See Biden v. Missouri , Nos. 21A240, 21A241, 2022 U.S. LEXIS 495, at *6 (Jan. 13, 2022.)
The Supreme Court found that “[t]he rule thus fits neatly within the language of the statute”, and, “[a]fter all, ensuring that providers take steps to avoid transmitting a dangerous virus to their patients is consistent with the fundamental principle of the medical profession: first, do no harm.” See Biden v. Missouri , Nos. 21A240, 21A241, 2022 U.S. LEXIS 495, at *6 (Jan. 13, 2022.)
The Supreme Court “conclude[d] that the Secretary did not exceed his statutory authority in requiring that, in order to remain eligible for Medicare and Medicaid dollars, the facilities covered by the interim rule must ensure that their employees be vaccinated against COVID-19.” See Biden v. Missouri , Nos. 21A240, 21A241, 2022 U.S. LEXIS 495, at *9 (Jan. 13, 2022.)
The Supreme Court further found that “the interim rule is not arbitrary and capricious.” See Biden v. Missouri , Nos. 21A240, 21A241, 2022 U.S. LEXIS 495, at *10 (Jan. 13, 2022.)
In addition, the Supreme Court indicated that “JUSTICE ALITO takes issue with the Secretary’s finding of good cause to delay notice and comment.” See Biden v. Missouri , Nos. 21A240, 21A241, 2022 U.S. LEXIS 495, at *11 (Jan. 13, 2022.)
To that, the Supreme Court stated:
But the Secretary’s finding that accelerated promulgation of the rule in advance of the winter flu season would significantly reduce COVID-19 infections, hospitalizations, and deaths, 86 Fed. Reg. 61584-61586, constitutes the “something specific,” post, at 3 (dissenting opinion), required to forgo notice and comment.
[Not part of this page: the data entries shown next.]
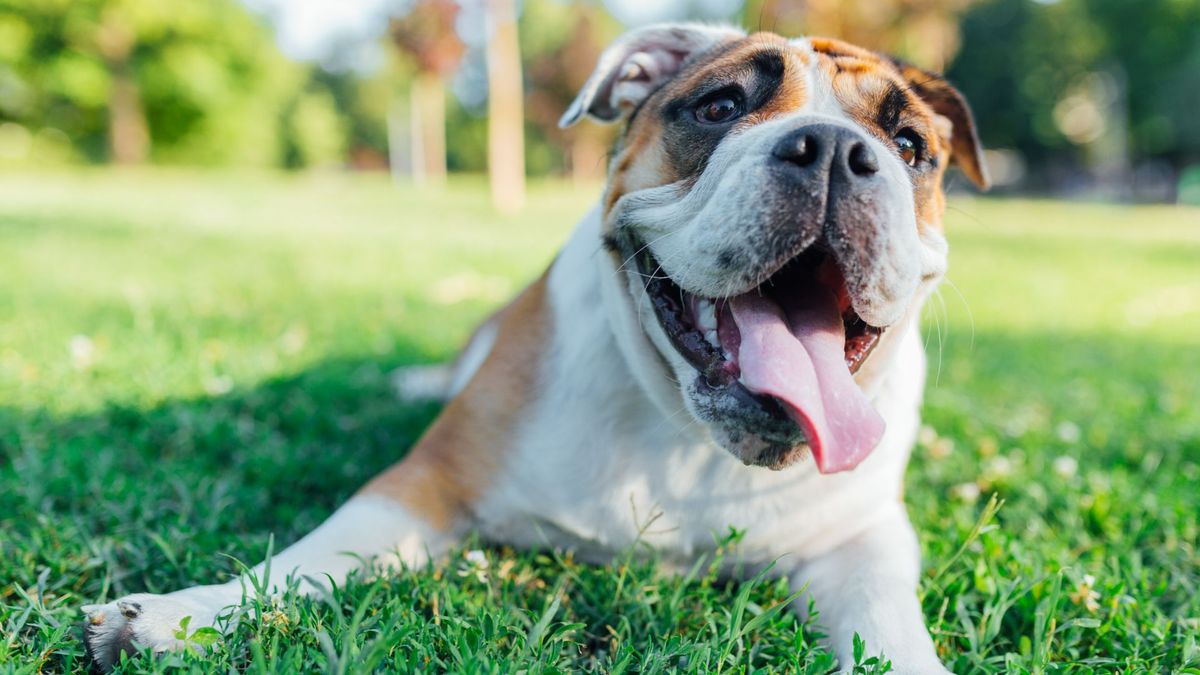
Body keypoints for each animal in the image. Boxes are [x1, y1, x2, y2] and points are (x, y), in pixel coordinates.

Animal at [82, 23, 984, 667]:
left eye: (911, 148)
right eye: (720, 107)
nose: (832, 147)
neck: (685, 435)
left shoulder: (860, 539)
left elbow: (887, 623)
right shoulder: (425, 484)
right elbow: (310, 555)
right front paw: (184, 612)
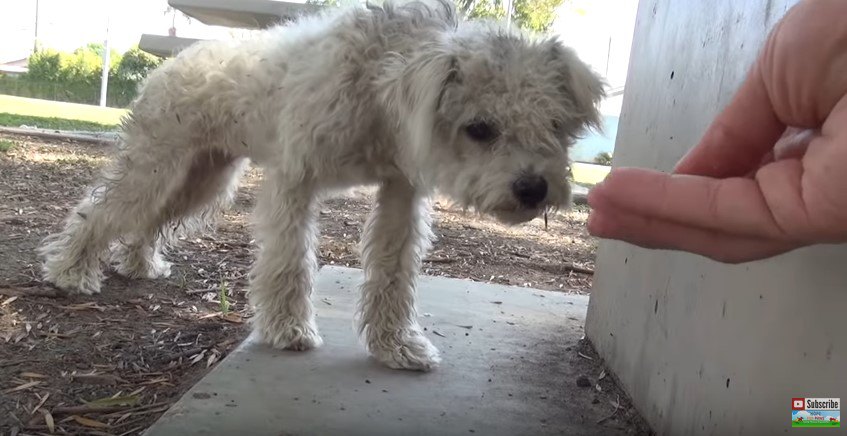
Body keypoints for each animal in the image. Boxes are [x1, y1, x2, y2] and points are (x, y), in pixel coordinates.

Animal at [38, 0, 604, 372]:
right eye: (480, 128)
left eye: (556, 123)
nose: (534, 189)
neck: (376, 89)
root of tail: (171, 63)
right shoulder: (295, 182)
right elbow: (290, 262)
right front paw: (289, 330)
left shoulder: (400, 192)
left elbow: (393, 272)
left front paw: (396, 346)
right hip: (157, 168)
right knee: (99, 212)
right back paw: (71, 272)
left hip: (202, 180)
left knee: (146, 224)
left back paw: (139, 264)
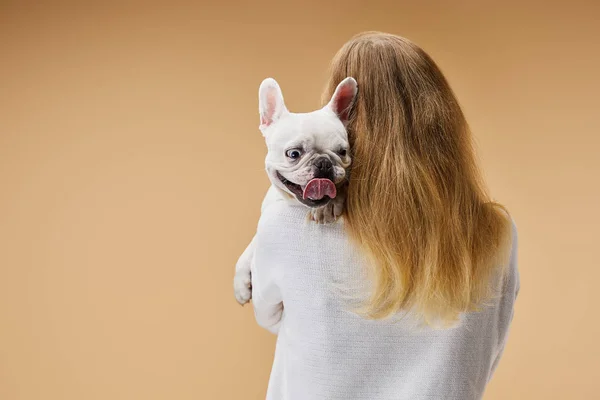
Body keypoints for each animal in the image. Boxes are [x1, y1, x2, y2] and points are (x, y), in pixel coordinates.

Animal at [233, 76, 356, 304]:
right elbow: (252, 245)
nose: (324, 163)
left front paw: (327, 207)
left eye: (342, 152)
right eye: (293, 154)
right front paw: (240, 282)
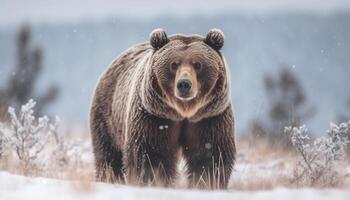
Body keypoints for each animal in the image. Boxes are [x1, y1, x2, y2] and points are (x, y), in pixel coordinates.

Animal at [90, 28, 237, 189]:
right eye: (174, 64)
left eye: (198, 64)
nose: (184, 84)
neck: (183, 112)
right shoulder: (154, 116)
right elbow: (152, 154)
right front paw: (153, 181)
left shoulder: (208, 117)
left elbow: (210, 154)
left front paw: (207, 183)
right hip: (108, 115)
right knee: (108, 154)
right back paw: (109, 178)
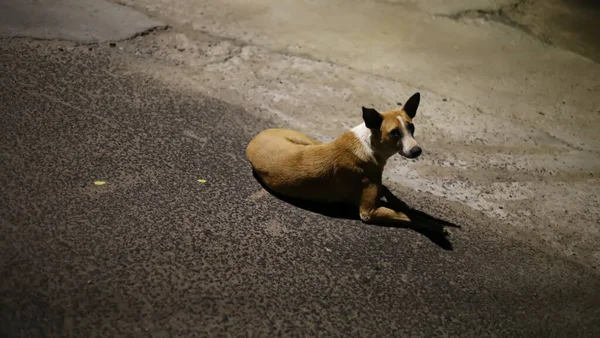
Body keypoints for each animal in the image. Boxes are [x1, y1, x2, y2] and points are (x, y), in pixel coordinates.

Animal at [246, 92, 424, 227]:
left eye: (411, 127)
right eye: (395, 133)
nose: (417, 151)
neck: (368, 143)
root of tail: (254, 139)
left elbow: (387, 191)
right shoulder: (368, 212)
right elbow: (411, 218)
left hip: (309, 142)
And we cannot say that in this instance the two months the agency took to prepare a 73-page rule constitutes “delay” inconsistent with the Secretary’s finding of good cause.
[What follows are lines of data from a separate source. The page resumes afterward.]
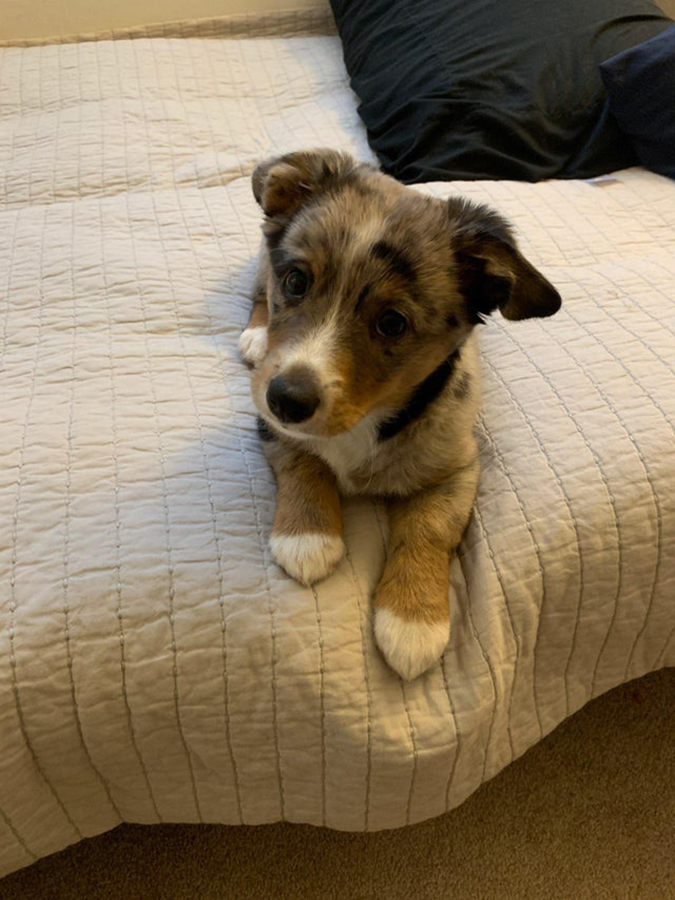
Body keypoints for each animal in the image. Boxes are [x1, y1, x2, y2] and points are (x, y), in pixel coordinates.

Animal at [238, 151, 560, 680]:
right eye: (297, 281)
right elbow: (303, 462)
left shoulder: (456, 468)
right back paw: (255, 334)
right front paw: (307, 537)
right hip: (262, 266)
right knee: (256, 289)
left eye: (392, 323)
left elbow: (428, 528)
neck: (367, 417)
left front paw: (412, 620)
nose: (286, 398)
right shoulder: (266, 421)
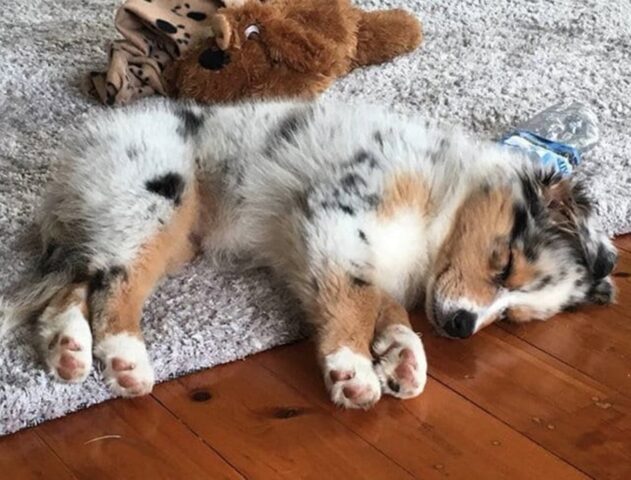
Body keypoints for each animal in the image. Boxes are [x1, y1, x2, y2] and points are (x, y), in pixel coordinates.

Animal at [4, 100, 616, 408]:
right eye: (504, 265)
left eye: (512, 316)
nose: (463, 328)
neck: (443, 204)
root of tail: (73, 161)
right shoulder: (338, 220)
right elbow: (356, 300)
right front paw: (353, 370)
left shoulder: (351, 255)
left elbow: (386, 305)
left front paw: (404, 358)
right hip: (157, 195)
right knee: (114, 281)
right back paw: (124, 358)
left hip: (141, 228)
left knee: (77, 282)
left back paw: (68, 350)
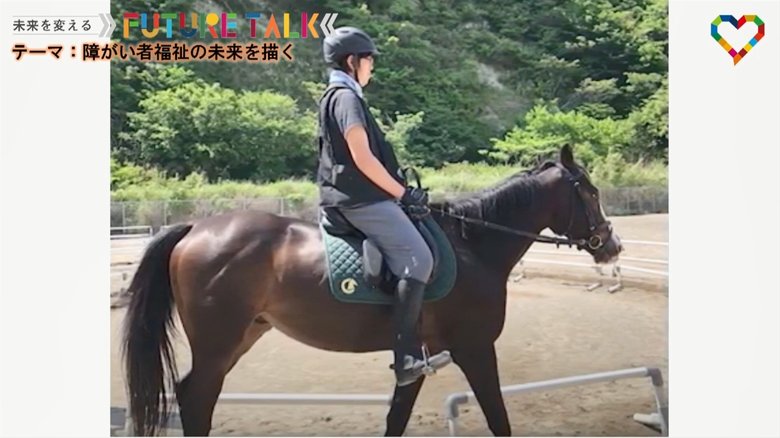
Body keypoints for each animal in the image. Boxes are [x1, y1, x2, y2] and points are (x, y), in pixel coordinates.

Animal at [122, 144, 623, 436]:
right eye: (591, 192)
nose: (612, 244)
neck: (473, 245)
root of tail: (194, 229)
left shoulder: (419, 357)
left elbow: (397, 417)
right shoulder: (476, 348)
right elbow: (498, 417)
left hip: (243, 335)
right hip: (218, 342)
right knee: (195, 399)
See Biden v. Missouri , Nos. 21A240, 21A241, 2022 U.S. LEXIS 495, at *11 (Jan. 13, 2022.)
The Supreme Court “agree[d] with the Secretary that he was not required to “consult with appropriate State agencies,” 42 U. S. C. §1395z, in advance of issuing the interim rule.” See Biden v. Missouri , Nos. 21A240, 21A241, 2022 U.S. LEXIS 495, at *11 (Jan. 13, 2022.) Moreover, the Supreme Court stated:
We similarly concur with the Secretary that he need not prepare a regulatory impact analysis discussing a rule’s effect on small rural hospitals when he acts through an interim final rule; that requirement applies only where the Secretary proceeds on the basis of a “notice of proposed rulemaking,” §1302(b)(1), followed by a “final version of [the] rule,” §1302(b)(2).
See Biden v. Missouri , Nos. 21A240, 21A241, 2022 U.S. LEXIS 495, at *11-12 (Jan. 13, 2022.)
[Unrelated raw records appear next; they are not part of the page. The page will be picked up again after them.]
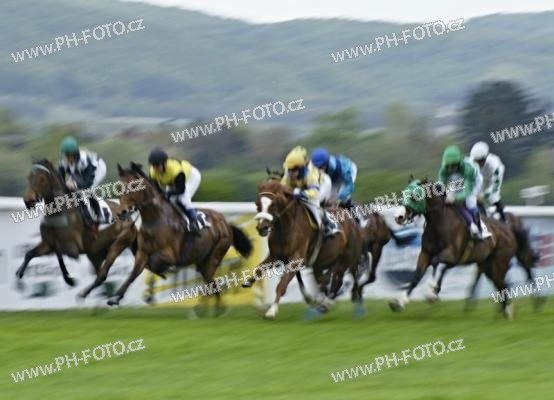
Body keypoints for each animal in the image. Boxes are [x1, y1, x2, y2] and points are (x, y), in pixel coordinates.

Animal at [17, 159, 138, 291]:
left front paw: (69, 279)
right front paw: (19, 274)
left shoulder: (73, 249)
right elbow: (29, 254)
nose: (28, 201)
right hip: (95, 252)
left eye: (42, 178)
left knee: (103, 274)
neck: (59, 213)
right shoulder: (47, 243)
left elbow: (59, 253)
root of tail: (129, 217)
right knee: (100, 275)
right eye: (29, 177)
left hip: (117, 245)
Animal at [104, 162, 252, 314]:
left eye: (134, 186)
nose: (121, 212)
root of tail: (226, 224)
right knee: (210, 281)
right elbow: (134, 274)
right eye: (119, 187)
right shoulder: (143, 253)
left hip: (214, 256)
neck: (155, 219)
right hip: (202, 260)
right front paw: (115, 298)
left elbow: (154, 263)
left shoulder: (172, 255)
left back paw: (206, 309)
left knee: (209, 280)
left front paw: (153, 289)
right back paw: (212, 309)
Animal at [246, 180, 365, 319]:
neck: (286, 228)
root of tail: (349, 216)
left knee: (350, 278)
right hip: (323, 263)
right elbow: (258, 269)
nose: (262, 228)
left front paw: (272, 310)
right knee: (330, 280)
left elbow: (281, 285)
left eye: (273, 204)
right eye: (257, 203)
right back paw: (324, 303)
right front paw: (253, 291)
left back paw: (348, 305)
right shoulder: (275, 256)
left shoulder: (296, 260)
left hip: (350, 258)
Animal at [390, 178, 521, 318]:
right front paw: (400, 302)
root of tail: (509, 230)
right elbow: (416, 276)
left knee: (503, 285)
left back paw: (507, 312)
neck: (439, 224)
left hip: (499, 264)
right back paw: (504, 313)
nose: (398, 217)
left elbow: (436, 262)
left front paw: (431, 292)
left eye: (415, 196)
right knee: (500, 285)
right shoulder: (425, 254)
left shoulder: (452, 255)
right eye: (404, 194)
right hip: (487, 266)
Finally, the Supreme Court found that “the rule does not run afoul of the directive in §1395 that federal officials may not “exercise any supervision or control over the . . . manner in which medical services are provided, or over the selection [or] tenure . . . of any officer or employee of ” any facility”, as “[t]hat reading of section 1395 would mean that nearly every condition of participation the Secretary has long insisted upon is unlawful.” See Biden v. Missouri , Nos. 21A240, 21A241, 2022 U.S. LEXIS 495, at *12 (Jan. 13, 2022.)
In granting the applications for a stay, the Supreme Court determined:
The challenges posed by a global pandemic do not allow a federal agency to exercise power that Congress has not conferred upon it. At the same time, such unprecedented circumstances provide no grounds for limiting the exercise of authorities the agency has long been recognized to have. Because the latter principle governs in these cases, the applications for a stay presented to JUSTICE ALITO and JUSTICE KAVANAUGH and by them referred to the Court are granted.
See Biden v. Missouri , Nos. 21A240, 21A241, 2022 U.S. LEXIS 495, at *12 (Jan. 13, 2022.)
Included in the dissent were Justices Thomas, Alito, Gorsuch and Barrett.